By Anne Marie Amacher
The Catholic Messenger
BETTENDORF — Filipino American Catholics celebrated Simbang Gabi (Mass at Night) Dec. 3 at St. John Vianney Catholic Church with Father Denis Hatungimana presiding.
Traditionally, Filipinos in the Philippines celebrate Simbang Gabi in the early morning hours, but the Filipino-American Association of the Iowa-Illinois Quad Cities usually celebrates the Mass on a weekend at St. John Vianney.
Father Joseph Sia, a native of the Philippines, traditionally celebrates the Mass and Father Hatungimana has previously concelebrated. Father Sia was unable to preside at the Mass this year, so Father Hatungimana accepted the invitation, although he said he was in shock. “I never knew one day I would say this Mass (myself).”
He serves at parishes in Burlington-West Burlington and presides at Mass in French in Iowa City and Muscatine. His brother priests in the parishes he serves gave their blessings for him to preside at the Simbang Gabi Mass.

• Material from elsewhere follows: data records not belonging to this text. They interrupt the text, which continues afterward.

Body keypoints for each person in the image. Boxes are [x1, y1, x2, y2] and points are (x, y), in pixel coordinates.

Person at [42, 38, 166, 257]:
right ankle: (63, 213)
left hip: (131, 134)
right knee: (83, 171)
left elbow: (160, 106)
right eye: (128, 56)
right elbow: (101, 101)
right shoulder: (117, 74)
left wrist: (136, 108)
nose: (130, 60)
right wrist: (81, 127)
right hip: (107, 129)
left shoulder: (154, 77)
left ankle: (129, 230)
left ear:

During his homily, Father Hatungimana said it is important to keep Christ in all celebrations. If “you lose traditions, you lose your roots. If you lose your foundation, you lose your identity. I am glad you keep your identity as a community of believers. Congratulations.”
He encouraged the congregation to maintain their sense of preparation during Advent and, reflecting on Matthew’s Gospel, to heed the message of John the Baptist to “Repent, for the kingdom of heaven is at hand.”

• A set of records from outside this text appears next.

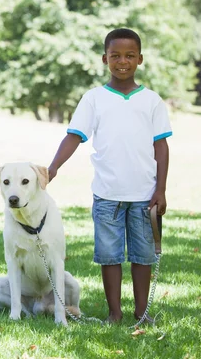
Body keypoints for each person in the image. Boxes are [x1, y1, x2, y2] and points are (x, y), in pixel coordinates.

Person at [47, 28, 171, 324]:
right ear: (105, 59)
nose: (122, 61)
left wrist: (161, 190)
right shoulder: (94, 99)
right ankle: (115, 313)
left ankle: (142, 312)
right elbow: (74, 137)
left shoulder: (152, 101)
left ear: (140, 59)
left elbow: (161, 148)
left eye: (129, 55)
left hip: (144, 196)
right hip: (107, 196)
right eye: (115, 55)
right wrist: (52, 169)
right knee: (110, 256)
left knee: (143, 257)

Father Hatungimana said that if he were to visit any of the homes of the congregation and saw the decorations, he would know it means, “Our hearts are shining to receive the child Jesus in our hearts.”

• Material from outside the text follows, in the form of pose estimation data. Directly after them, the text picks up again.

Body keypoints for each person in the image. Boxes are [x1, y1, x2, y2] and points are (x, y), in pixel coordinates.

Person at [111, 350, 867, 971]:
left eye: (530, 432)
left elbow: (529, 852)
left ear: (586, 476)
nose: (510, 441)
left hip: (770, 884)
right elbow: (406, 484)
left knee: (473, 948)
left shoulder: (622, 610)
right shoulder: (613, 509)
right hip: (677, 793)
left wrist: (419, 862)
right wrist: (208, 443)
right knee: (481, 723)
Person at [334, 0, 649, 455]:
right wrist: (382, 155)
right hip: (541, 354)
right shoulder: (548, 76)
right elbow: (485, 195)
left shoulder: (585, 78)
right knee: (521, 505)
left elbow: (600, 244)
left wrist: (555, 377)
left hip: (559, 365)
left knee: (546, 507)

He asked the congregation, “How can we make our hearts shine?” Penance, someone finally called out. The priest asked everyone to receive the sacrament of reconciliation before Christmas. “Why should you? What do you get?” he asked. Graces, several people answered. “Yes, you receive the graces to receive Christ.”
As Mass concluded, Cecilia Bernas of the Filipino community, thanked Father Hatungimana for being a friend to their community since his arrival in 2016. “He knows our culture from working with us.” Father Hatungimana had some familiarity with Filipino traditions and their faith-filled spirit from working with a religious sister when he lived and worked in his homeland in Africa. “She introduced me to the Filipino culture.” Bernas and the Filipino community wished Father Hatungimana a fond farewell, as he will return to Africa in March 2023.
Father Hatungimana said, “I have learned a lot from you — a people of faith. You try to put Jesus ahead of you. You are a loving community.”
Following Mass, a reception with homemade, traditional Filipino food was served. Father Hatungimana blessed the food before leaving for Burlington.
Bernas said the Filipino community members come from around a 50-mile radius to attend the yearly Mass — as well as other events planned during the year.
Many men wore traditional barong tagalong – typically a very lightweight fabric that is embroidered and in a cream color. Women wore traditional kimono tops in a variety of colors, but primarily a cream or red.